La sensazione è quella di stare in una macchina con il guidatore che abbia preso la patente con un corso al computer. La macchina è la politica monetaria comunitaria, il guidatore è ovviamente la Banca centrale europea. Un istituto certamente indipendente dalla politica europea – peraltro inesistente – e formato da personale molto competente. Ma terribilmente incline all’unilateralismo.
Il Bollettino mensile, reso pubblico ieri, giustifica il recente rialzo dei tassi di interesse: un più 0,25 che porta il tasso base al 3%, «contenuto, in termini nominali e reali», a conferma di una «politica monetaria accomodante». Ma soprattutto minaccia di trovare «necessaria una graduale rimozione» di questo atteggiamento per uno più restrittivo. Specie se «le ipotesi e lo scenario di base assunti dal direttivo verranno confermati».
Sono perciò illuminanti le attese del direttivo della Bce, fondate su «alcuni indicatori» macro. La crescita del Pil sembrerebbe una buona notizia (+0,6% nel primo trimestre), anche perché i «presupposti» su cui è fondata sembrano solidi: «crescita degli investimenti» grazie al basso costo del denaro e, di conseguenza, anche dei consumi. Ma per la Bce sembra più un problema che una risorsa.
I «rischi» sono di più ardua interpretazione, anche se sembra molto sottovalutato – nel testo, almeno – il «disordinato riassorbimento degli squilibri mondiali», con relative «pressioni protezionistiche» derivanti dalla «sospensione dei negoziati del Doha round». E’ infatti l’inflazione l’unico vero «nemico» ufficiale della Bce, ed è proprio questa preoccupazione a forzarne unilateralmente le scelte.
Il tasso di inflazione viaggia attualmente intorno al 2,5%, invariato rispetto al mese precedente; mentre nella seconda parte dell’anno e per tutto il 2007 dovrebbe restare sopra il 2%. Niente di clamoroso, anzi. Tanto più che l’unico fattore in grado di far salire il tasso di inflazione resta il prezzo dei prodotti energetici, petrolio in primis. Sia perché ci si aspettano ulteriori rialzi, sia perché gli «effetti indiretti degli scorsi rincari» starebbero ormai per scaricarsi sui prezzi delle merci finali. Un trascinamento verso l’alto che interessa anche i «prezzi amministrati» (le tariffe sulle forniture energetiche), le imposte indirette e, infine, anche sulla dinamica salariale.
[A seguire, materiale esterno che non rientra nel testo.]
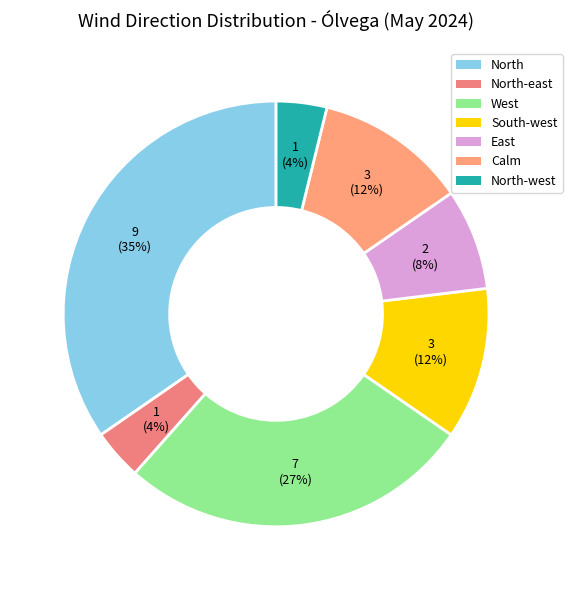

How many segments does this pie chart have?

7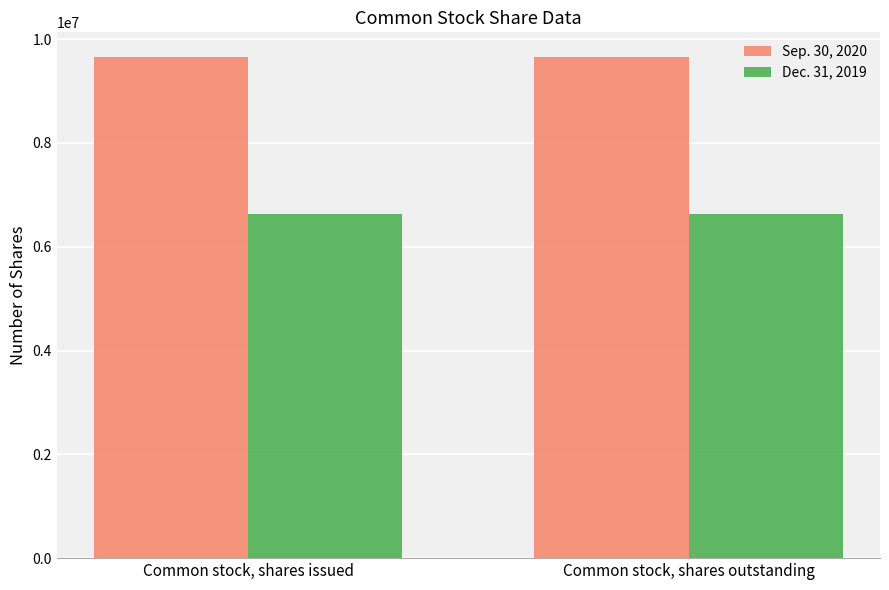

What is the label of the 1st bar from the left?

Common stock, shares issued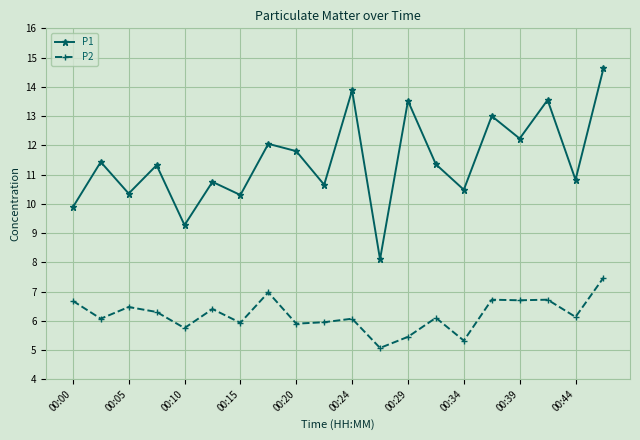

What is the value of the P1 point at the 19th from the left?

10.8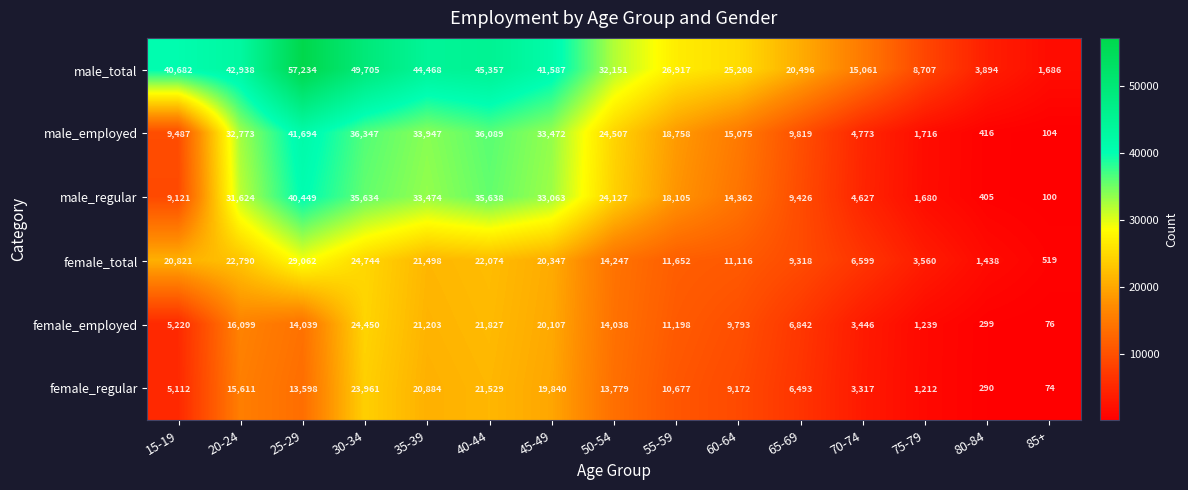

What is the total value across all series at 20-24?

161835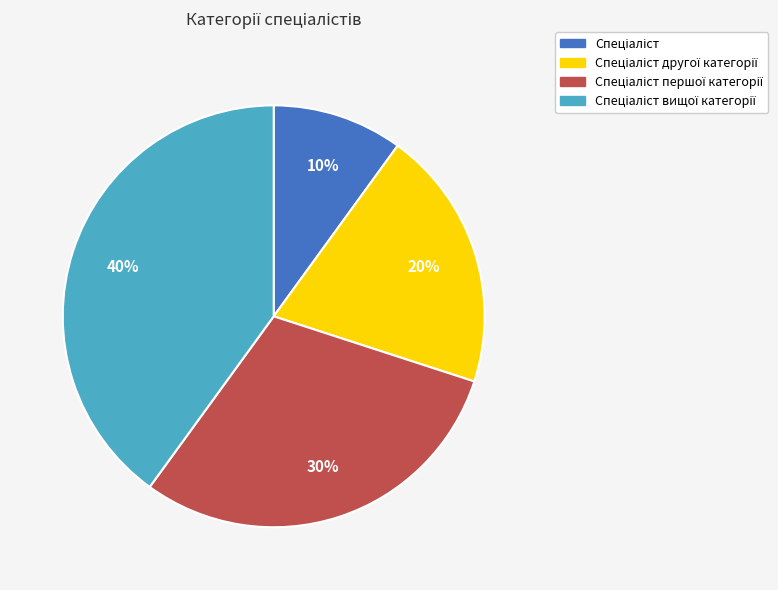

To the nearest percent, what is the average slice percentage?

25%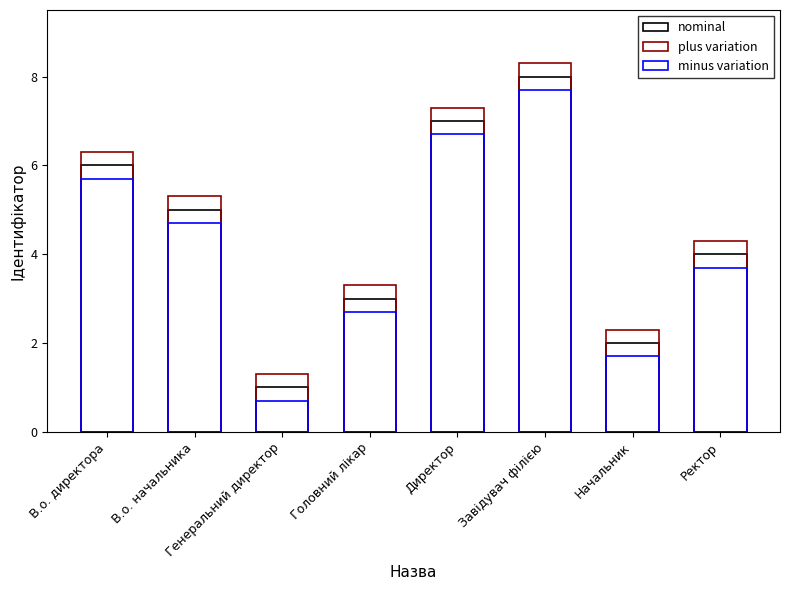

Is it true that minus variation equals 4.4 at Головний лікар?

False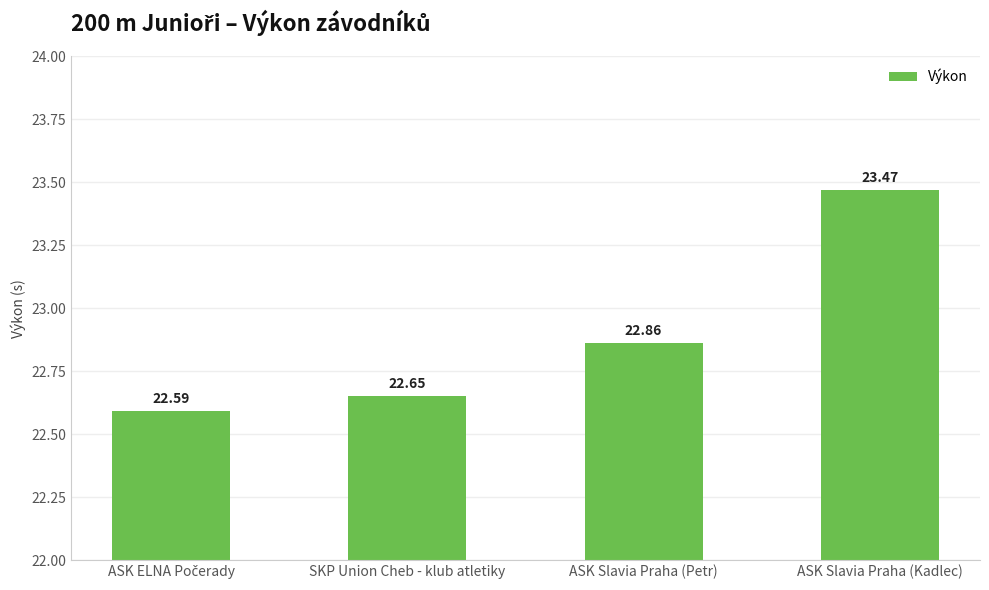

Which label corresponds to the largest value in the chart?

ASK Slavia Praha (Kadlec)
Di qui parte la progonosi e la «cura» consigliata dalla Bce, a se stessa (alzare i tassi a mezzo punto per volta) e ai governi nazionali. I quali debbono «evitare politiche procicliche» (ossia di «sostegno allo sviluppo»), ma al contrario «accelerare il ritmo di risanamento dei conti pubblici», «attuando con rigore i programmi previsti dal lato della spesa» (da ridurre) e «utilizzando ogni ulteriore introito straordinario dal lato delle entrate per ridurre il disavanzo». Le «parti sociali», ovviamente, dovrebbero mantenere «il senso di responsabilità», e qundi i sindacati astenersi dall’alimentare la rincorsa dei salari.
I governi dovrebbero insomma infliggere alle proprie economie delle cure dimagranti drastiche con due soli obiettivi: risanare i conti e combattere l’inflazione. L’ideologia liberista afferma che questa è la via migliore per «dare un contributo duraturo alla crescita economica e alla creazione di posti di lavoro». Se poi non è vero e il «malato» (la stenta economia del vecchio continente) muore, tanto peggio per la realtà.
Come possano i governi risanare i conti pubblici mentre la Bce alza velocemente i tassi di interesse, resta un mistero. Lo stato italiano, per esempio, se pure oggi la Bce fermasse la sua corsa al rialzo, dovrà pagare nel 2008 ben 8 miliardi di euro in più per il servizio del debito. Miliardi che in qualche finanziaria dovranno venir fuori, tagliando qualcos’altro, magari di estremamente più utile.
L’unilateralismo astratto della cultura economica che governa l’attuale vertice di Francoforte, in una situazione in cui si moltiplicano i segnali di shock esterni (petrolio, guerre, ecc), comincia già ora a rappresentare un problema. L’Europa, come e più degli Usa, avrebbe bisogno di una Bce capace di tener d’occhio anche l’economia reale e le sue esigenze. Non solo l’inflazione, la ragioneria e l’ideologia.